INFORMATION SHOWN START

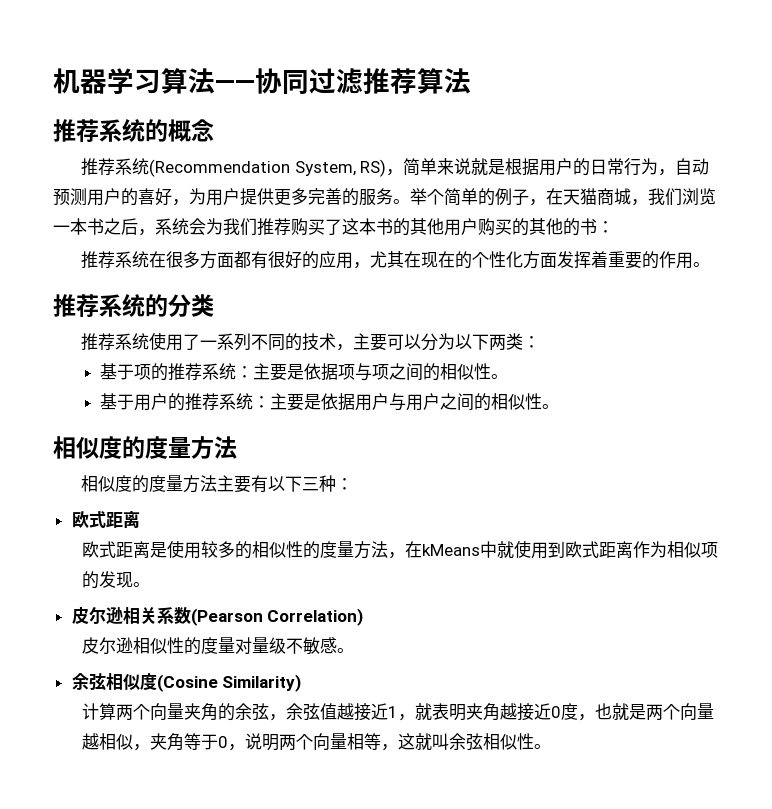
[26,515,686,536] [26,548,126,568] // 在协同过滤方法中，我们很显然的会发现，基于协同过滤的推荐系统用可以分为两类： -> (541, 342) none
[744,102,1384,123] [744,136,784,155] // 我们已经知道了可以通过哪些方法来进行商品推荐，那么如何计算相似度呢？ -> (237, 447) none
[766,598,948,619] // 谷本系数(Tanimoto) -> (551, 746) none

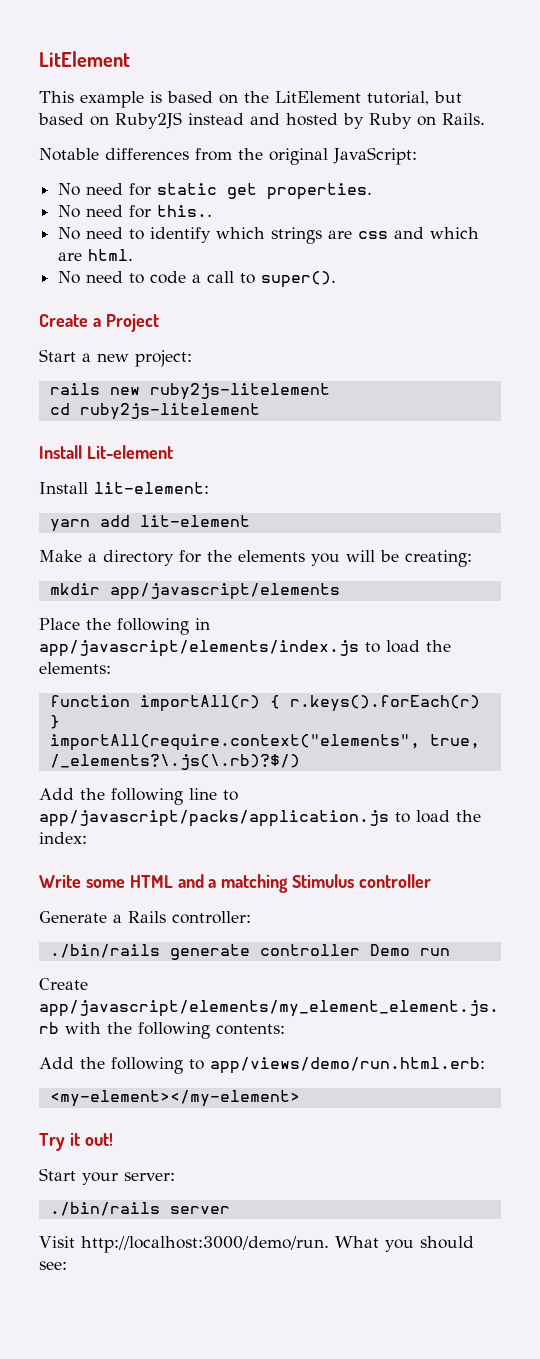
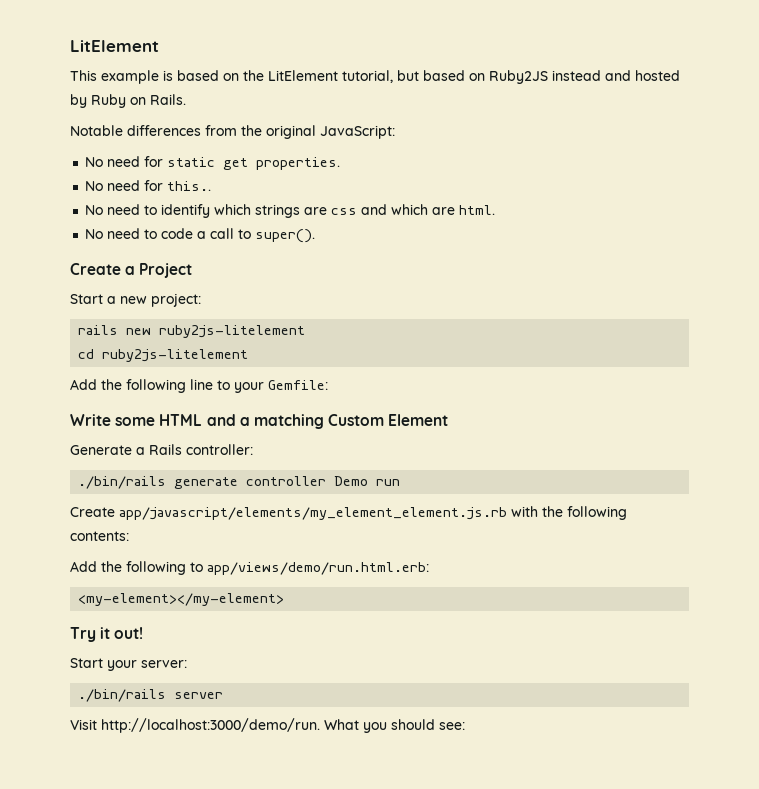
[39,445,173,459] [39,482,209,494] [49,515,250,532] [39,550,472,567] [49,583,340,600] [39,618,210,635] [39,640,451,657] [39,662,111,674] [49,695,480,712] [49,715,60,729] [49,734,480,751] [49,754,300,770] // Install Lit-element // Install lit-element: // yarn add lit-element // Make a directory for the elements you will be creating: // mkdir app/javascript/elements // Place the following in app/javascript/elements/index.js to load the elements: // function importAll(r) { r.keys().forEach(r) } // importAll(require.context("elements", true, /_elements?\.js(\.rb)?$/) -> (249, 355) none
[39,810,481,827] [39,832,87,844] app/javascript/packs/application.js to load the index: -> [234,380,328,393] your Gemfile:
[292,874,432,888] Stimulus controller -> [328,414,449,426] Custom Element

INFORMATION SHOWN END

* **ACTIVITY**
Please copy out the entries above exactly as they appear, but skip their images.

* **ANSWER SPACE**
[26,515,686,536] [26,548,126,568] // 在协同过滤方法中，我们很显然的会发现，基于协同过滤的推荐系统用可以分为两类： -> (541, 342) none
[744,102,1384,123] [744,136,784,155] // 我们已经知道了可以通过哪些方法来进行商品推荐，那么如何计算相似度呢？ -> (237, 447) none
[766,598,948,619] // 谷本系数(Tanimoto) -> (551, 746) none

[39,445,173,459] [39,482,209,494] [49,515,250,532] [39,550,472,567] [49,583,340,600] [39,618,210,635] [39,640,451,657] [39,662,111,674] [49,695,480,712] [49,715,60,729] [49,734,480,751] [49,754,300,770] // Install Lit-element // Install lit-element: // yarn add lit-element // Make a directory for the elements you will be creating: // mkdir app/javascript/elements // Place the following in app/javascript/elements/index.js to load the elements: // function importAll(r) { r.keys().forEach(r) } // importAll(require.context("elements", true, /_elements?\.js(\.rb)?$/) -> (249, 355) none
[39,810,481,827] [39,832,87,844] app/javascript/packs/application.js to load the index: -> [234,380,328,393] your Gemfile:
[292,874,432,888] Stimulus controller -> [328,414,449,426] Custom Element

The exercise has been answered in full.